──────── DATA
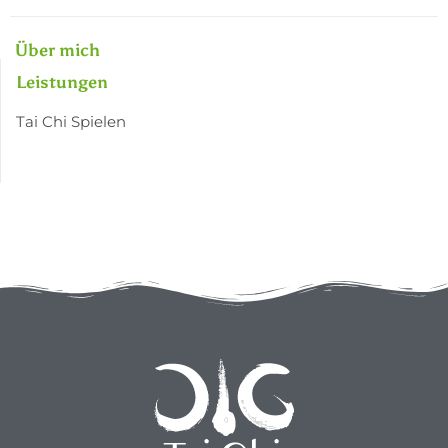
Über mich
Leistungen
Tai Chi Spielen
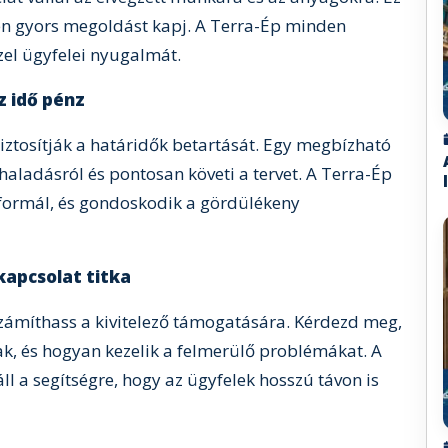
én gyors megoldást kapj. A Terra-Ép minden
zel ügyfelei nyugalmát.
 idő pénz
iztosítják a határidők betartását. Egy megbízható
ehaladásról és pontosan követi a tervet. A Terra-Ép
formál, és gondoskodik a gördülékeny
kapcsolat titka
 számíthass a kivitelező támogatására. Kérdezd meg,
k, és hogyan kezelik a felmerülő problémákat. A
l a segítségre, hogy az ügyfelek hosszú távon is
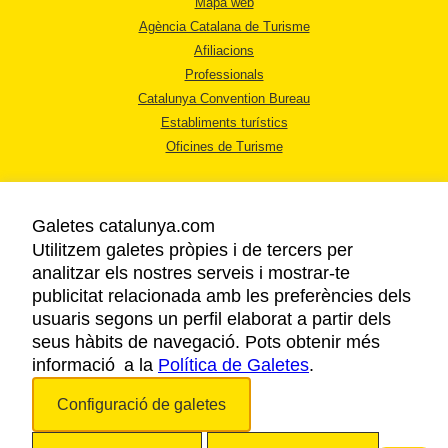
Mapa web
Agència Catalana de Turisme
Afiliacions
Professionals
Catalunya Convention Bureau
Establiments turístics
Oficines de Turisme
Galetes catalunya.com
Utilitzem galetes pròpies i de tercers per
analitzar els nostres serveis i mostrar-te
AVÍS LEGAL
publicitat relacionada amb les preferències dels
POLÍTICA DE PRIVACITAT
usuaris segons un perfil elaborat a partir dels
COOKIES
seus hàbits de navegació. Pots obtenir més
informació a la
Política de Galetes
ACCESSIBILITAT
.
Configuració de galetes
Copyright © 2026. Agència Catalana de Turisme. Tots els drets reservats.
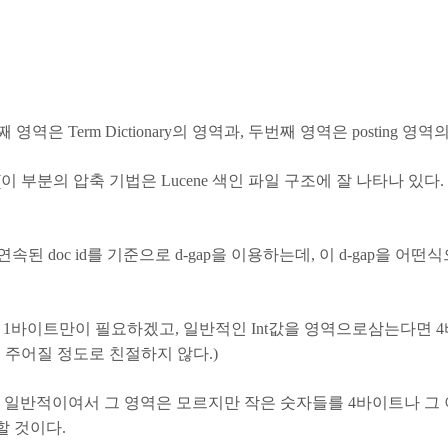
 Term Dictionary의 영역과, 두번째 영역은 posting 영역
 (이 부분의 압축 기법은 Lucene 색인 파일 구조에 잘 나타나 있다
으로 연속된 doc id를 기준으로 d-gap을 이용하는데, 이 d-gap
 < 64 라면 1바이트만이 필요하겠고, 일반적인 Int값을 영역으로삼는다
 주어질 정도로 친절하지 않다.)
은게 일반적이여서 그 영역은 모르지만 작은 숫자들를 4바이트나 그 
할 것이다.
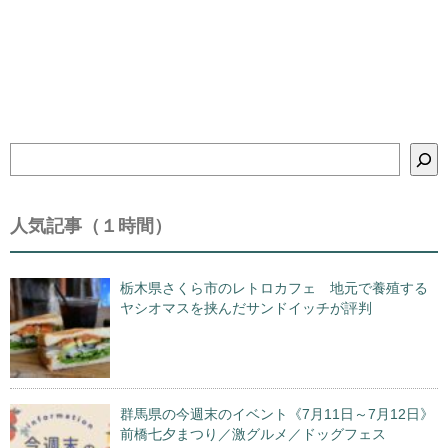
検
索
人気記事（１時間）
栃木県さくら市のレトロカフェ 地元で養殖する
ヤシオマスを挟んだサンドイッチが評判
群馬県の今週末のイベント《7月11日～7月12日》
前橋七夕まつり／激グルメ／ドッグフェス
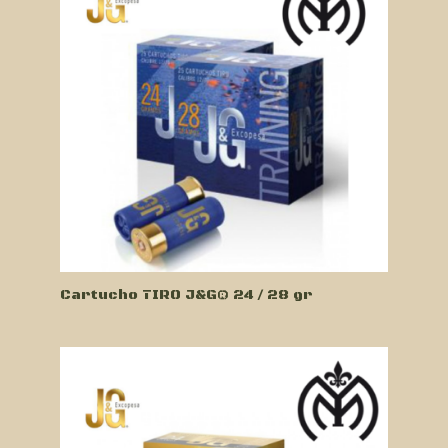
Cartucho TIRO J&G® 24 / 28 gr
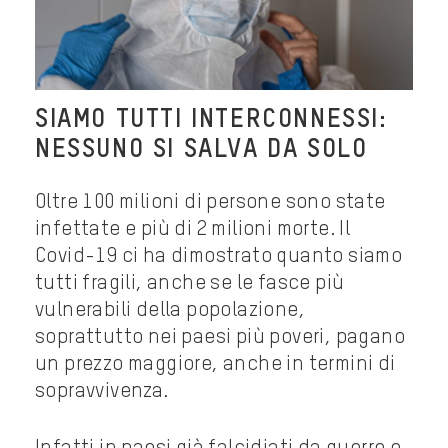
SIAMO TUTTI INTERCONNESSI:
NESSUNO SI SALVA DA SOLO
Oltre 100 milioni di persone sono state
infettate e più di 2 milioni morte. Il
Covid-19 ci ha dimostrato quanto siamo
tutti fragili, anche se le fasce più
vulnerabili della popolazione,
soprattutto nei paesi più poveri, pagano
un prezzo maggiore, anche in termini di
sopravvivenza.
────────────────
──────── DATA
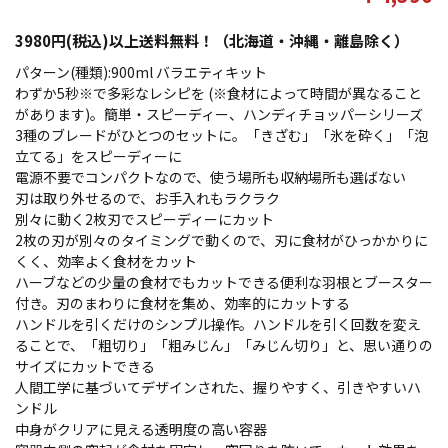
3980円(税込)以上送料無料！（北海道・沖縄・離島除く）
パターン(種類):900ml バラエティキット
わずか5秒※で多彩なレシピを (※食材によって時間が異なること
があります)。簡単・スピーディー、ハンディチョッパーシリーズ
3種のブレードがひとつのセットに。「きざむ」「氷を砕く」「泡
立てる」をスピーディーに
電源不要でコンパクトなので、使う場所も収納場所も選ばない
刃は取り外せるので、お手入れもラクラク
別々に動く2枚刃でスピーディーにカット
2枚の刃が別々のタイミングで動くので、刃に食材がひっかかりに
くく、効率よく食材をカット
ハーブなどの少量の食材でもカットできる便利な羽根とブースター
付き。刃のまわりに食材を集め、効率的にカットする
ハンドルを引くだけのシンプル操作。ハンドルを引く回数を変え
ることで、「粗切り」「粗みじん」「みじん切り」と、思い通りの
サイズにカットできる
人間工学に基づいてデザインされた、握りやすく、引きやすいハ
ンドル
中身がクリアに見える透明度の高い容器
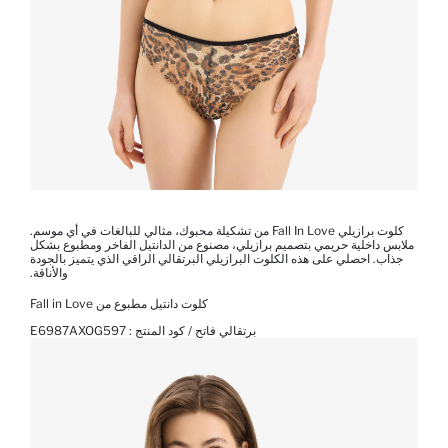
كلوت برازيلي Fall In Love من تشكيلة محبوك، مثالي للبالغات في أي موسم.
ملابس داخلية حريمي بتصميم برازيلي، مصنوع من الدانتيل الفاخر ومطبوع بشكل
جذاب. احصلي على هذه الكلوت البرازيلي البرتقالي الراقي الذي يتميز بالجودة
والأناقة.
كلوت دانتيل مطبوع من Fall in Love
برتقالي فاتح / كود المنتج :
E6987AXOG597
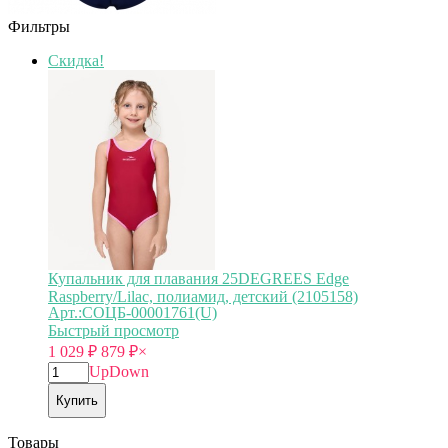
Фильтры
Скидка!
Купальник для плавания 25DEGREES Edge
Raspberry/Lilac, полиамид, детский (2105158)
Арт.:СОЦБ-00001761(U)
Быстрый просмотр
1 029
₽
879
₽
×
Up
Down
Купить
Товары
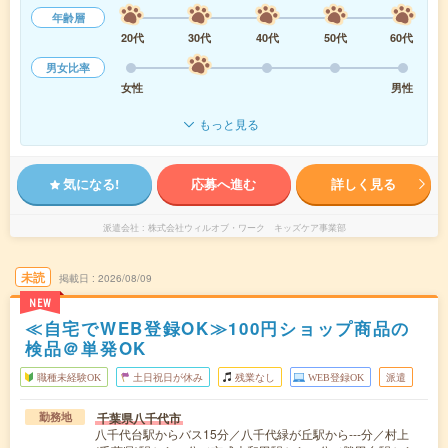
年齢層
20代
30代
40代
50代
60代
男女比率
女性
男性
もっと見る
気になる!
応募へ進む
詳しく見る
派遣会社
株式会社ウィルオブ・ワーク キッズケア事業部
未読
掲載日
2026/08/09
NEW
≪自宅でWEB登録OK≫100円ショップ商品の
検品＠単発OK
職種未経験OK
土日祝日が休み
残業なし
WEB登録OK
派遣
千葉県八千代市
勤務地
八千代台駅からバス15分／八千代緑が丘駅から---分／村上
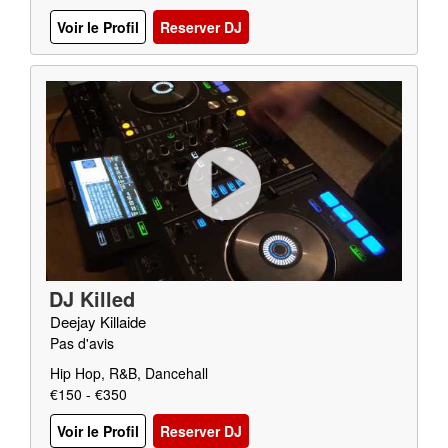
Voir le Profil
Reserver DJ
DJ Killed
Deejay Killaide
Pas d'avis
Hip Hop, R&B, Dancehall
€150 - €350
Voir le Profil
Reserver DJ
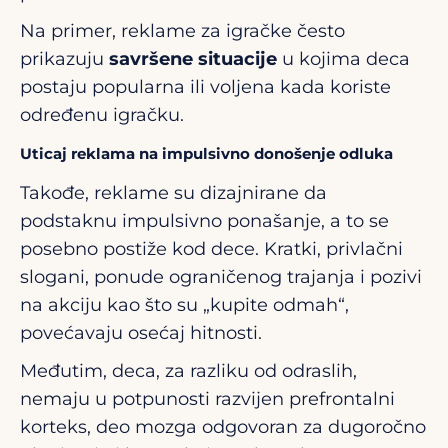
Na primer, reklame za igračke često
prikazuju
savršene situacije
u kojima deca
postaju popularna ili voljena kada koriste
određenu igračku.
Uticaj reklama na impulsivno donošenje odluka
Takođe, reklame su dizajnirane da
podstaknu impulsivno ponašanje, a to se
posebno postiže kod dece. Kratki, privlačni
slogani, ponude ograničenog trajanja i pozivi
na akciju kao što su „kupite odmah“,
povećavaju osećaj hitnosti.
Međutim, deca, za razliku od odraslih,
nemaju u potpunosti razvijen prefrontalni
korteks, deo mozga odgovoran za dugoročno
────────────────
──────── DATA
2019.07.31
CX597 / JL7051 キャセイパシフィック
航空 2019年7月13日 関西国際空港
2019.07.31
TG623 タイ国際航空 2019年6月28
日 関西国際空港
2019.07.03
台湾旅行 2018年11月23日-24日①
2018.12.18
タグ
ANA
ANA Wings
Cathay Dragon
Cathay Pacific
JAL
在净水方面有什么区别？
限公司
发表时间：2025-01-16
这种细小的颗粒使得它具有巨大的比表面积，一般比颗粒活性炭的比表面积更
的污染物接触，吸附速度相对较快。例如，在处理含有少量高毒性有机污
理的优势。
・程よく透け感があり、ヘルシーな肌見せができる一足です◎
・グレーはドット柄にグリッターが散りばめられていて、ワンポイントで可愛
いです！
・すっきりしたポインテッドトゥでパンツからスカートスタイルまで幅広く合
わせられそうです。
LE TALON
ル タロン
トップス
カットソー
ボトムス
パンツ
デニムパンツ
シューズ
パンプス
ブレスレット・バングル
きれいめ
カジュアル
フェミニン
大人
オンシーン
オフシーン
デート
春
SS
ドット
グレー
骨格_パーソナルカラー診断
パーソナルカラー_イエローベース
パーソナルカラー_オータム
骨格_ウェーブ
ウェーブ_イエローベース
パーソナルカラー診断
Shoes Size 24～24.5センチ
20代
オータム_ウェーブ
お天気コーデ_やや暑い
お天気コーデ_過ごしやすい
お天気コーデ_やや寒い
────────────────
WORK TO BE COMPLETED:
From the data above, extract the part that opens with the line containing "Na primer, reklame za igračke često" and closes with the line containing "korteks, deo mozga odgovoran za dugoročno", and reproduce those lines without any change.

TASK RESULT:
Na primer, reklame za igračke često
prikazuju
savršene situacije
u kojima deca
postaju popularna ili voljena kada koriste
određenu igračku.
Uticaj reklama na impulsivno donošenje odluka
Takođe, reklame su dizajnirane da
podstaknu impulsivno ponašanje, a to se
posebno postiže kod dece. Kratki, privlačni
slogani, ponude ograničenog trajanja i pozivi
na akciju kao što su „kupite odmah“,
povećavaju osećaj hitnosti.
Međutim, deca, za razliku od odraslih,
nemaju u potpunosti razvijen prefrontalni
korteks, deo mozga odgovoran za dugoročno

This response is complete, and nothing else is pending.